How many autumns have I experienced? Why was today so different?
As Harry jogged ahead, my eyes took in a new colour on the ground. Pat noticed it too and said “Sham, have you noticed? Look at the ground. Red leaves! Isn’t it beautiful?”
I verbally agreed in some kind of drab fashion but I was already absorbed in it. The path and surrounding area was so strikingly majestic and yet the feeling it imposed on me was not one of cold dignified alienation but one of such an embracing warmth that I won’t deny I considered scooping up an armful to take home.
Autumn can be such a heavy time when surrounded by the end of the annual glow of summer and trees become bare and enfolded in an invisible solitude. The dying of the beauty we adored in the warm hazy months of the mid-year can easily bring to the heart a desire to die with it, not in a physical sense but in the way we close ourselves in around the warmth of radiators and fires, making the outside world a mental wilderness during it’s time of re-energising.
Those red leaves connected to me. They told me of life. They reminded me that colour is superficial and unimportant and that autumn sings of a cycle. Nature is not dying, she is merely going to sleep, wrapping herself in her coat of brown and gold and red to recharge her batteries ready for the bursting forth of spring.

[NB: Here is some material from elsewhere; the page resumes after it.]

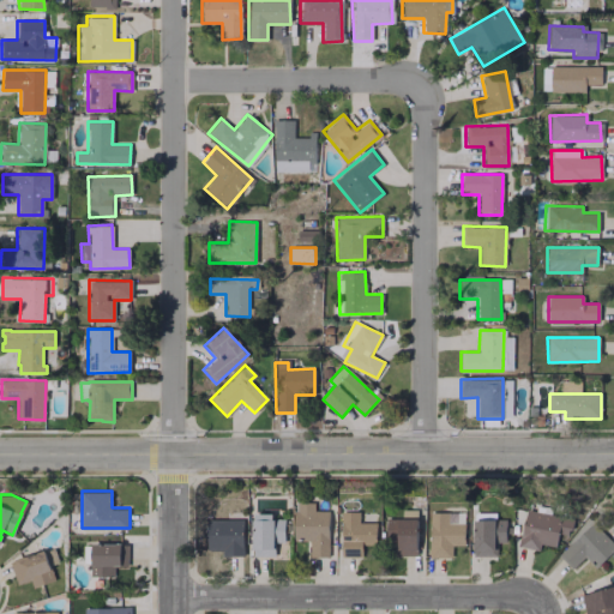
[(327,511),(312,511),(312,503),(294,503),(293,541),(309,541),(309,557),(327,557),(327,511)]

The image is no different than one of me snuggling under the duvet to unwind, calming the events of the day and sleeping so that I’m ready for the day to come.
Although the ‘day’ of the year moves slower than my own cycle of re-energising, it is just as beautiful and peaceful and I viewed its peaceful enfolding today.
I can now look forward to the vigour of awakening on that woodland walk. The sudden burst of nature’s morning is only a sleep away.
What a wonderful world we live in, if only we paid more attention to the beauty in which we live.
My trust in the artistic stroke of the Divine Spirit is ever renewed.